Personal information
- Born: April 25, 1997 (age 28)
- Nationality: Canadian

Career information
- Game: League of Legends
- Role: Bot

Team history
- 2015: Magnetic
- 2015: Team Imagine
- 2015–2016: Team Frostbite
- 2016: Dream Team
- 2016–2017: Immortals
- 2017: Team Liquid
- 2017–2018: 100 Thieves
- 2018–2019: Clutch Gaming
- 2019: Dignitas
- 2019–2020: 100 Thieves
- 2020–2021: TSM Academy
- 2021–2022: Mirage Elyandra

Chinese name
- Simplified Chinese: 孙立宇
- Traditional Chinese: 孫立宇

Standard Mandarin
- Hanyu Pinyin: Sūn Lìyǔ

= Cody Sun =

Canadian League of Legends player

Liyu "Cody" Sun (孙立宇; born April 25, 1997) is a Canadian professional League of Legends player. He first rose to prominence while playing for Immortals in 2017, qualifying for the World Championship in his debut year in the LCS. The next year he qualified with 100 Thieves, and again the year after with Clutch Gaming.

== Career ==
Cody Sun began his League of Legends career in the Challenger scene, playing for several semi-professional teams from mid-2015 to late 2016. These teams included Magnetic, Team Imagine, Team Frostbite and Dream Team.

=== Immortals (2017) ===
On December 9, 2016, he joined Immortals and in the following year debuted in the LCS as the team's bot laner. Following a seventh-place finish in the spring split, Immortals finished second in the summer regular season and advanced all the way to the summer finals, where they were defeated by TSM. Nonetheless, Immortals qualified for the 2017 World Championship by having the most championship points at the end of the summer split.

At the 2017 World Championship, Immortals were placed in Group B of the main event group stage, along with Europe's Fnatic, South Korea's Longzhu Gaming and Vietnam's GIGABYTE Marines. A crucial misplay by Cody Sun in a game versus Fnatic led to his team's loss and the start of Fnatic's comeback in the group stage, as in the following match Fnatic defeated the GIGABYTE Marines to force a three-way tie in Group B. In one of the two subsequent tiebreaker matches, Fnatic defeated Immortals and knocked them out of the tournament. After failing to secure a spot in the newly franchised LCS, Immortals disbanded on November 20, 2017, and Cody Sun's contract was briefly held by Team Liquid before he joined 100 Thieves for the 2018 spring split.

=== 100 Thieves (2018) ===
100 Thieves finished the 2018 spring regular season in first place after five straight wins and a tiebreaker victory over Echo Fox, giving them a bye into the semifinals, where they defeated Clutch Gaming in a close series. However, 100 Thieves went on to be swept by Team Liquid in the finals.

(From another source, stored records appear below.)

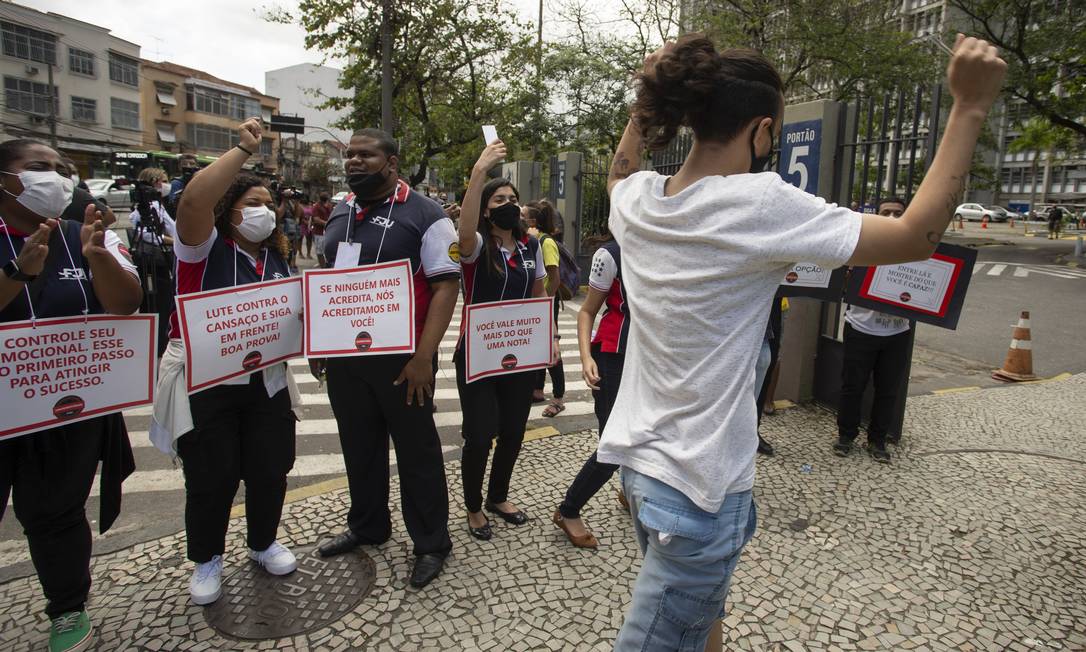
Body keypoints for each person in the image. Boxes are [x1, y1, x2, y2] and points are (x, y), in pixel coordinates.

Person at [598, 34, 1005, 650]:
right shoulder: (761, 203)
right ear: (762, 132)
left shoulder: (637, 202)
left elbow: (619, 171)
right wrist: (969, 108)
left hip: (641, 472)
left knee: (700, 623)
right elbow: (917, 235)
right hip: (702, 492)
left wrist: (642, 108)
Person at [150, 118, 300, 606]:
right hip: (207, 382)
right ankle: (207, 560)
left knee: (269, 467)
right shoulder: (202, 249)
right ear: (227, 212)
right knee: (212, 477)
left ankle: (262, 543)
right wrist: (241, 151)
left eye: (269, 204)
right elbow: (192, 202)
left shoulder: (275, 258)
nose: (265, 212)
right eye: (252, 204)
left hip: (266, 382)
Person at [0, 139, 141, 652]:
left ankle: (66, 608)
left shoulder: (87, 233)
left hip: (65, 406)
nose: (56, 178)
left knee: (57, 511)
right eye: (38, 168)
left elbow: (126, 303)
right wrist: (18, 275)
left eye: (61, 169)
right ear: (5, 179)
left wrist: (98, 254)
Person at [313, 128, 459, 589]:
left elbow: (445, 286)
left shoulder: (427, 215)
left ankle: (432, 543)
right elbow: (326, 280)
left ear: (391, 163)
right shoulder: (341, 210)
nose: (354, 161)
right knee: (359, 446)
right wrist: (321, 344)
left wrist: (423, 357)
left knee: (417, 453)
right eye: (350, 154)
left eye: (366, 154)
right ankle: (368, 525)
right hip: (346, 360)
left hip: (403, 361)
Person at [455, 141, 551, 541]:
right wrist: (480, 171)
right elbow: (463, 230)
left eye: (513, 197)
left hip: (521, 355)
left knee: (513, 430)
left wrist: (550, 342)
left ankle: (498, 496)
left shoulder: (531, 246)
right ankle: (474, 506)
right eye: (499, 198)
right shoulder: (477, 246)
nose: (508, 203)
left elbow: (539, 294)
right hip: (478, 356)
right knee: (479, 434)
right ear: (486, 207)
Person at [553, 232, 628, 548]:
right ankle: (568, 509)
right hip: (612, 356)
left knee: (648, 432)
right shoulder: (609, 255)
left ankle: (631, 492)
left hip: (651, 359)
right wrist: (585, 358)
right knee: (614, 444)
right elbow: (586, 311)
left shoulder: (666, 248)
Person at [834, 197, 912, 463]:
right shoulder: (862, 246)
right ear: (875, 215)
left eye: (897, 213)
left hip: (897, 333)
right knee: (852, 386)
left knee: (888, 389)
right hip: (861, 327)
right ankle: (846, 436)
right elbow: (839, 281)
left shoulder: (915, 251)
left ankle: (877, 440)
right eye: (885, 212)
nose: (891, 216)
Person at [128, 168, 178, 357]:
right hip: (151, 261)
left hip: (160, 259)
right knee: (156, 301)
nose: (166, 184)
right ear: (155, 181)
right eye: (164, 180)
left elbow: (171, 227)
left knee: (164, 300)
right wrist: (173, 242)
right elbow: (148, 234)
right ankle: (157, 343)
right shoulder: (148, 208)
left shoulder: (159, 205)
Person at [527, 200, 567, 416]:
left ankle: (559, 397)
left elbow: (554, 278)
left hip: (545, 304)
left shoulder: (546, 243)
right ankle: (538, 389)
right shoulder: (531, 240)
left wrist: (545, 303)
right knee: (538, 346)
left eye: (523, 216)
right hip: (537, 304)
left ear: (533, 221)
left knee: (552, 350)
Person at [277, 188, 302, 270]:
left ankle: (289, 266)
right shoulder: (278, 201)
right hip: (281, 230)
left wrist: (297, 202)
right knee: (282, 251)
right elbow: (278, 216)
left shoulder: (291, 202)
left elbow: (297, 215)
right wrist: (284, 200)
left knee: (291, 250)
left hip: (290, 230)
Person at [311, 192, 330, 267]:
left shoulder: (329, 205)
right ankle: (323, 267)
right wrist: (327, 223)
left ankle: (326, 265)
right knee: (320, 252)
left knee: (327, 250)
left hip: (328, 232)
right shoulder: (316, 206)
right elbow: (316, 219)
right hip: (319, 232)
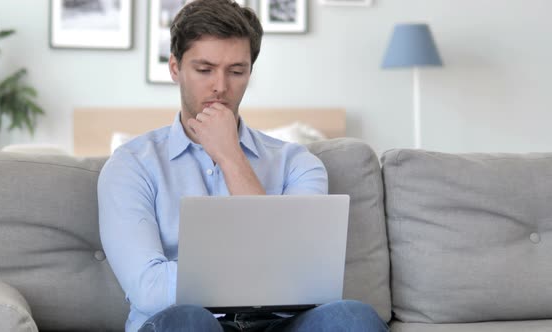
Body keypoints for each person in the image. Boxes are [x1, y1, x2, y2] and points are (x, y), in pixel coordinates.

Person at [97, 0, 389, 331]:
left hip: (279, 324)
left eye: (236, 71)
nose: (220, 86)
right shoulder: (131, 165)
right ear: (175, 68)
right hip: (186, 323)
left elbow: (300, 279)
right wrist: (262, 267)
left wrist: (230, 156)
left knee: (353, 317)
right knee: (188, 319)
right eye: (204, 70)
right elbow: (149, 291)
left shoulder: (298, 165)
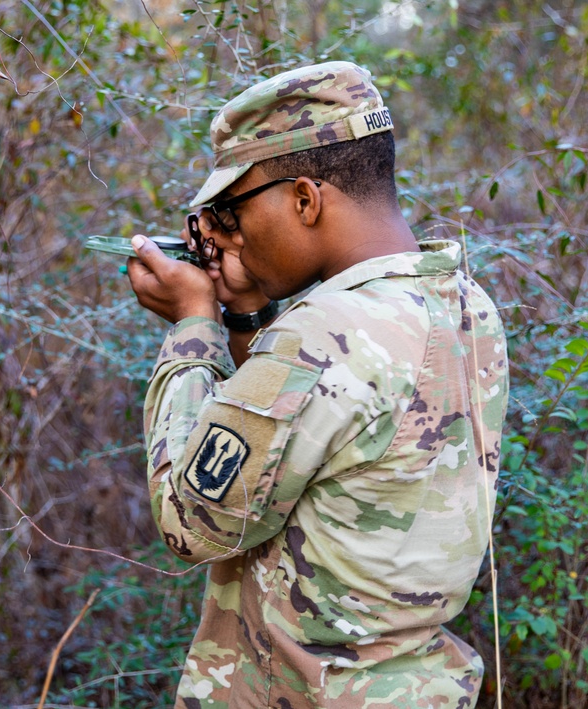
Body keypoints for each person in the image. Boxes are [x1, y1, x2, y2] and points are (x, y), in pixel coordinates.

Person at [126, 60, 509, 708]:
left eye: (232, 208)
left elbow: (189, 519)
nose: (230, 234)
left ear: (304, 199)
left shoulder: (325, 335)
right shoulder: (467, 306)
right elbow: (290, 446)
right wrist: (245, 315)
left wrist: (194, 326)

100 Thieves finished third in the summer regular season and won their quarterfinal series against FlyQuest playing exclusively with Cody Sun as their bot laner, but in the semifinals he was suddenly swapped out for Rikara, despite Rikara having never played in the LCS. 100 Thieves ended up losing to Team Liquid in the semifinals and TSM in the third-place decider match. Nonetheless, Cody Sun's team once again qualified for the World Championship by having the most championship points; however he did not play a single game at the World Championship, as 100 Thieves opted to use only Rikara.

=== Clutch Gaming (2019) ===
Prior to the start of the 2019 summer split, Clutch Gaming announced that it was signing Cody Sun, replacing Piglet as the team's starting bot laner. Cody Sun's prowess in the bot lane was integral to Clutch Gaming's improved performance, which secured them a fifth-place finish in the regular season and a spot in playoffs. In the quarterfinals Clutch Gaming defeated TSM, but lost to Team Liquid in a close semifinal series. Clutch Gaming was then reverse swept by CLG in the third-place decider match, forcing them to begin in the first round of the regional qualifier for the 2019 World Championship. After defeating FlyQuest, CLG and TSM in the first, second and third rounds respectively, Clutch Gaming secured a spot in the 2019 World Championship as the LCS' third seed.

Clutch Gaming began in the play-in stage of the 2019 World Championship, where they were placed in Group A with the CIS' Unicorns of Love and Australia's Mammoth. After losing to the Unicorns of Love and defeating Mammoth in both round robins, Group A was locked in a three-way tie, but Clutch Gaming avoided the first tiebreaker match due to them having the shortest total game time (63:37) among their victories. Clutch Gaming then defeated the Unicorns of Love to secure first seed in their group. In the second round of play-in stage, Clutch Gaming was pitted against Turkey's Royal Youth, who they promptly swept to secure a spot in the main event.

Because of group draw rules for the main event, Clutch Gaming was forced into Group C, which was nicknamed the "group of death" due to it having three regional superteams: South Korea's SK Telecom T1, China's Royal Never Give Up, and Europe's Fnatic. Clutch Gaming finished last in their group and were eliminated without picking up a single win in the double round robin.

=== Return to 100 Thieves (2020) ===
In late 2019 it was announced that Cody Sun had rejoined 100 Thieves for the 2020 spring split.